The writing room has a large mahogany table and shelves and shelves of books, too far inside the window to be identified. On the wall is a drawing of a bull etched in stone and presented to Hemingway by Picasso. Pilar is preserved in the garden of the house, as are the graves of four of his dogs.
He left Pilar to Gregorio when he returned to the US in 1960. Gregorio said he knew Hemingway had leukaemia and that he went to the US for treatment, intending to return. He never said goodbye, Gregorio recalled. Gregorio didn't talk about Hemingway's death. It still upset him.
In Cojimar they remember how tired Hemingway used to be in those last weeks with them and they believe he decided to take his own life because he did not want to endure a long, meaningless, debilitating, terminal disease.
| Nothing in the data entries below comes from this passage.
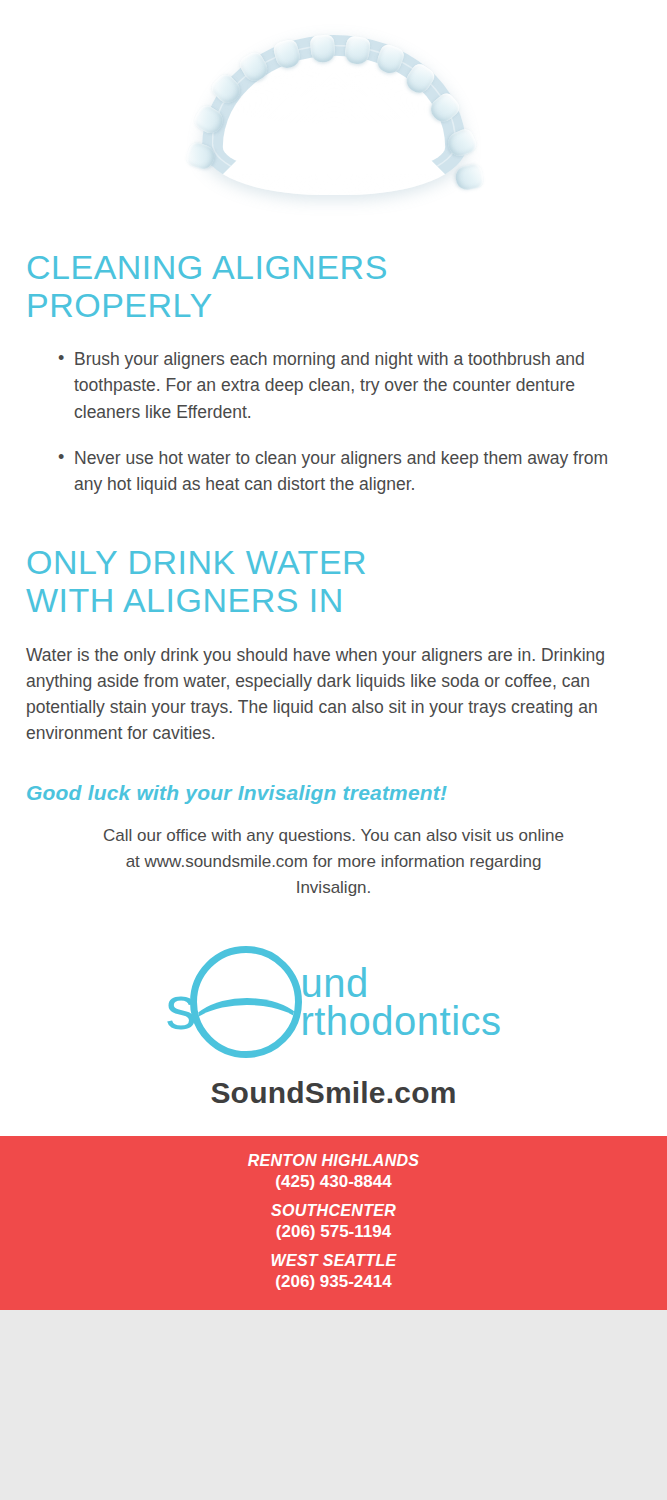CLEANING ALIGNERS
PROPERLY
Brush your aligners each morning and night with a toothbrush and toothpaste. For an extra deep clean, try over the counter denture cleaners like Efferdent.
Never use hot water to clean your aligners and keep them away from any hot liquid as heat can distort the aligner.
ONLY DRINK WATER
WITH ALIGNERS IN
Water is the only drink you should have when your aligners are in. Drinking anything aside from water, especially dark liquids like soda or coffee, can potentially stain your trays. The liquid can also sit in your trays creating an environment for cavities.
Good luck with your Invisalign treatment!
Call our office with any questions. You can also visit us online at www.soundsmile.com for more information regarding Invisalign.
s und rthodontics
SoundSmile.com
RENTON HIGHLANDS (425) 430-8844
SOUTHCENTER (206) 575-1194
WEST SEATTLE (206) 935-2414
". . . He knew he was beaten now - finally and without remedy
. . . He sailed lightly now and he had no thoughts nor any feelings of any kind. He was past everything now . . ."
In Gregorio's modest home on a slope there was a large picture of himself, Hemingway and Pilar. It was a reproduction of a 1990 painting by C. Salowski.
Gregorio liked to sit beneath this picture in his front room wearing a baseball cap with Capitan written on it. It is how he received visitors who liked to talk to him about Hemingway.
He lived with one of his four daughters. He had seven grandchildren and seven great-grandchildren.
As part of his 99th birthday celebrations in 1996, his family brought him to see his birthplace on Lanzarote in the Canary Islands, off the north-west coast of Africa. But generally he lived quietly, remembering the past. Life's tempests had passed by.
". . . The old man was sleeping again. He was still sleeping on his face and the boy was sitting by him watching him. The old man was dreaming about lions."